START MATERIAL FOR THIS EXERCISE

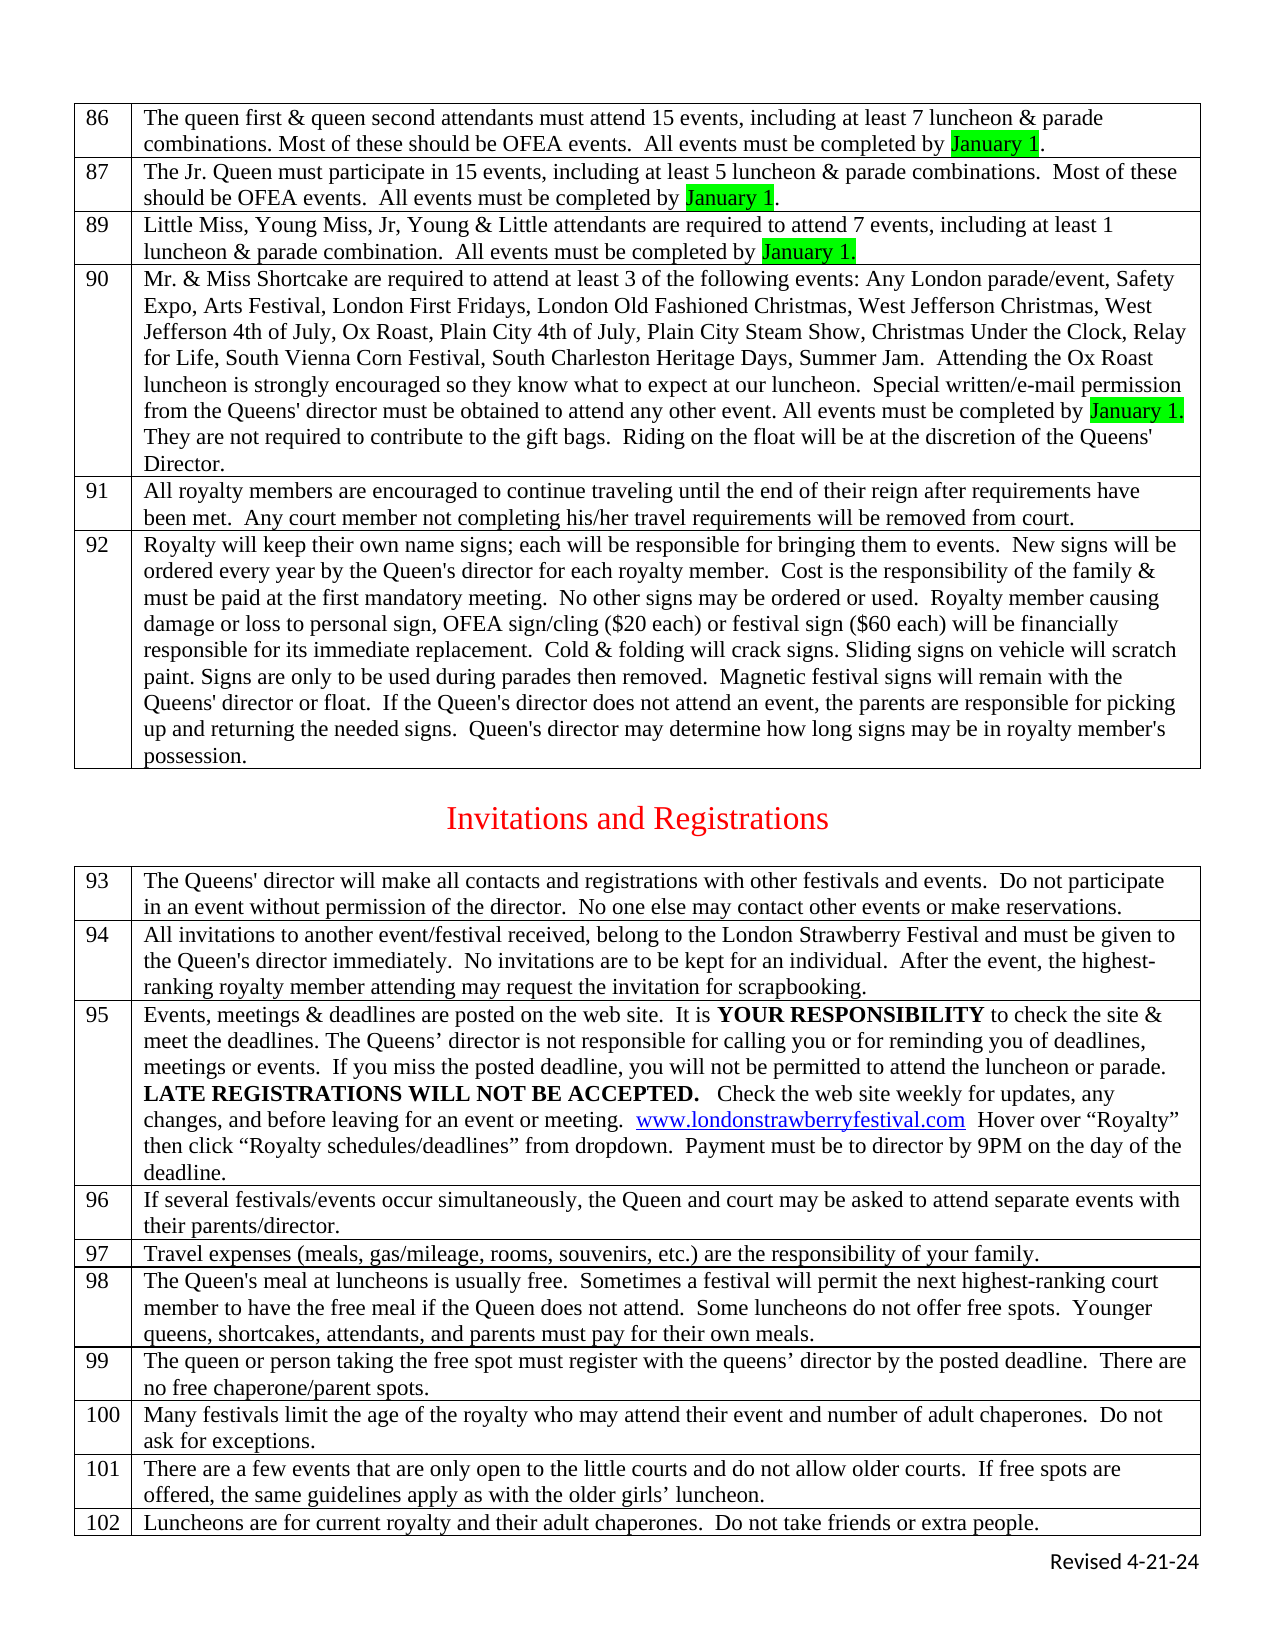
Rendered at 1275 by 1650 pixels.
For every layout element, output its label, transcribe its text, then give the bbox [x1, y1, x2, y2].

table_cell 90 [75, 265, 131, 476]
table_cell The queen or person taking the free spot must register with the queens’ director by the posted deadline. There are no free chaperone/parent spots. [132, 1348, 1200, 1400]
table_cell 99 [75, 1348, 131, 1400]
table_header 93 [75, 867, 131, 919]
table_cell 98 [75, 1268, 131, 1346]
table_cell Events, meetings & deadlines are posted on the web site. It is YOUR RESPONSIBILITY to check the site & meet the deadlines. The Queens’ director is not responsible for calling you or for reminding you of deadlines, meetings or events. If you miss the posted deadline, you will not be permitted to attend the luncheon or parade. LATE REGISTRATIONS WILL NOT BE ACCEPTED. Check the web site weekly for updates, any changes, and before leaving for an event or meeting. www.londonstrawberryfestival.com Hover over “Royalty” then click “Royalty schedules/deadlines” from dropdown. Payment must be to director by 9PM on the day of the deadline. [132, 1001, 1200, 1185]
table_cell All invitations to another event/festival received, belong to the London Strawberry Festival and must be given to the Queen's director immediately. No invitations are to be kept for an individual. After the event, the highest-ranking royalty member attending may request the invitation for scrapbooking. [132, 921, 1200, 1000]
table_cell Mr. & Miss Shortcake are required to attend at least 3 of the following events: Any London parade/event, Safety Expo, Arts Festival, London First Fridays, London Old Fashioned Christmas, West Jefferson Christmas, West Jefferson 4th of July, Ox Roast, Plain City 4th of July, Plain City Steam Show, Christmas Under the Clock, Relay for Life, South Vienna Corn Festival, South Charleston Heritage Days, Summer Jam. Attending the Ox Roast luncheon is strongly encouraged so they know what to expect at our luncheon. Special written/e-mail permission from the Queens' director must be obtained to attend any other event. All events must be completed by January 1. They are not required to contribute to the gift bags. Riding on the float will be at the discretion of the Queens' Director. [132, 265, 1200, 476]
table_cell There are a few events that are only open to the little courts and do not allow older courts. If free spots are offered, the same guidelines apply as with the older girls’ luncheon. [132, 1455, 1200, 1508]
table_cell All royalty members are encouraged to continue traveling until the end of their reign after requirements have been met. Any court member not completing his/her travel requirements will be removed from court. [132, 477, 1200, 530]
table_cell 96 [75, 1186, 131, 1239]
table_cell If several festivals/events occur simultaneously, the Queen and court may be asked to attend separate events with their parents/director. [132, 1186, 1200, 1239]
table_cell The Queen's meal at luncheons is usually free. Sometimes a festival will permit the next highest-ranking court member to have the free meal if the Queen does not attend. Some luncheons do not offer free spots. Younger queens, shortcakes, attendants, and parents must pay for their own meals. [132, 1268, 1200, 1346]
table_cell 100 [75, 1401, 131, 1454]
table_header The Queens' director will make all contacts and registrations with other festivals and events. Do not participate in an event without permission of the director. No one else may contact other events or make reservations. [132, 867, 1200, 919]
table_cell 94 [75, 921, 131, 1000]
table_cell Luncheons are for current royalty and their adult chaperones. Do not take friends or extra people. [132, 1509, 1200, 1535]
table_cell Many festivals limit the age of the royalty who may attend their event and number of adult chaperones. Do not ask for exceptions. [132, 1401, 1200, 1454]
table_cell The queen first & queen second attendants must attend 15 events, including at least 7 luncheon & parade combinations. Most of these should be OFEA events. All events must be completed by January 1. [132, 104, 1200, 157]
table_cell Little Miss, Young Miss, Jr, Young & Little attendants are required to attend 7 events, including at least 1 luncheon & parade combination. All events must be completed by January 1. [132, 212, 1200, 264]
table_cell 101 [75, 1455, 131, 1508]
table_cell Travel expenses (meals, gas/mileage, rooms, souvenirs, etc.) are the responsibility of your family. [132, 1240, 1200, 1266]
table_cell 89 [75, 212, 131, 264]
table_cell 97 [75, 1240, 131, 1266]
text Invitations and Registrations [75, 798, 1200, 837]
table_cell Royalty will keep their own name signs; each will be responsible for bringing them to events. New signs will be ordered every year by the Queen's director for each royalty member. Cost is the responsibility of the family & must be paid at the first mandatory meeting. No other signs may be ordered or used. Royalty member causing damage or loss to personal sign, OFEA sign/cling ($20 each) or festival sign ($60 each) will be financially responsible for its immediate replacement. Cold & folding will crack signs. Sliding signs on vehicle will scratch paint. Signs are only to be used during parades then removed. Magnetic festival signs will remain with the Queens' director or float. If the Queen's director does not attend an event, the parents are responsible for picking up and returning the needed signs. Queen's director may determine how long signs may be in royalty member's possession. [132, 531, 1200, 768]
table_cell The Jr. Queen must participate in 15 events, including at least 5 luncheon & parade combinations. Most of these should be OFEA events. All events must be completed by January 1. [132, 158, 1200, 211]
table_cell 91 [75, 477, 131, 530]
table_cell 92 [75, 531, 131, 768]
table_cell 102 [75, 1509, 131, 1535]
table_cell 87 [75, 158, 131, 211]
table_cell 86 [75, 104, 131, 157]
table_cell 95 [75, 1001, 131, 1185]
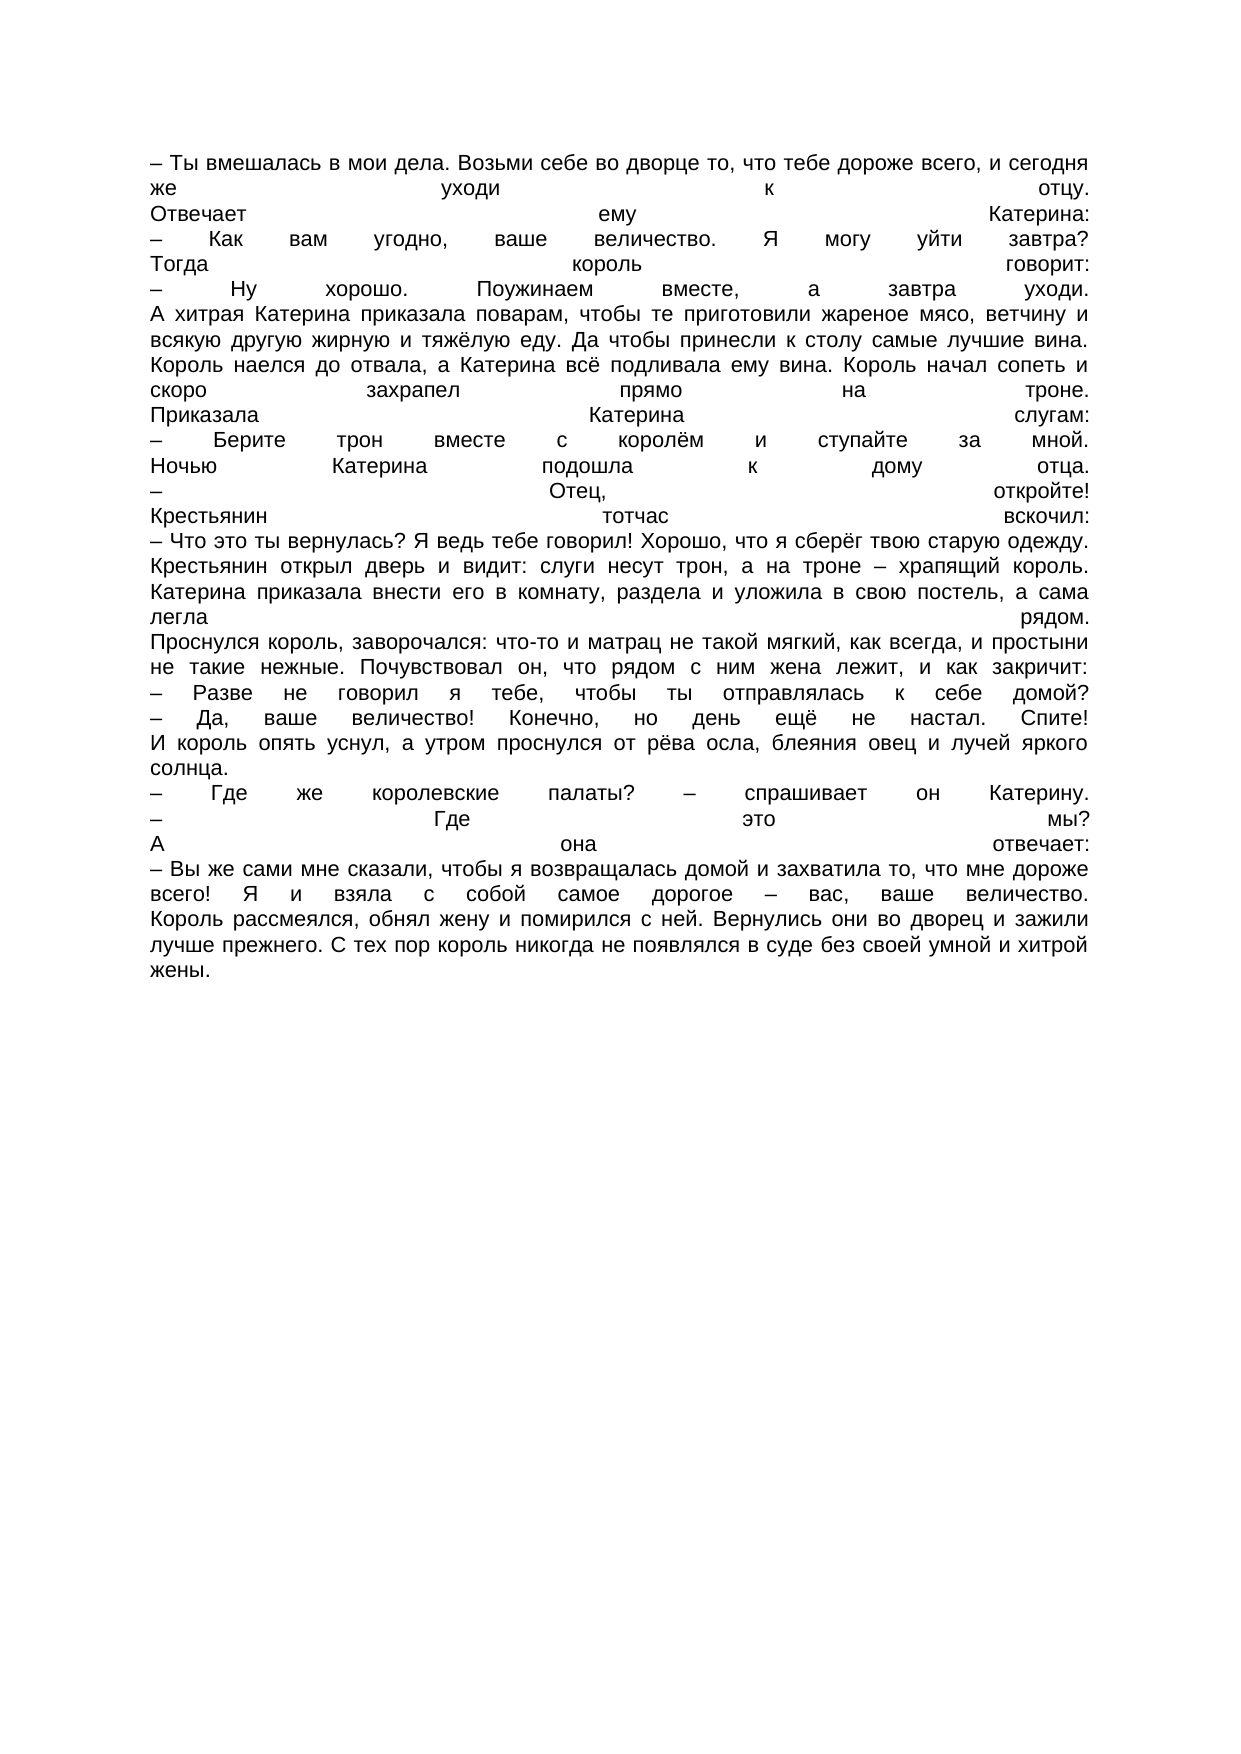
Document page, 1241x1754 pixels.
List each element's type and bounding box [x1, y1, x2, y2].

text [150, 150, 1090, 982]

END MATERIAL FOR THIS EXERCISE

■ WHAT YOU NEED TO DO ■
Take the lines from the one containing "Document page, 1241x1754 pixels." to the last line of the material above and write them out exactly.

■ YOUR SOLUTION ■
Document page, 1241x1754 pixels.
List each element's type and bounding box [x1, y1, x2, y2].

text [150, 150, 1090, 982]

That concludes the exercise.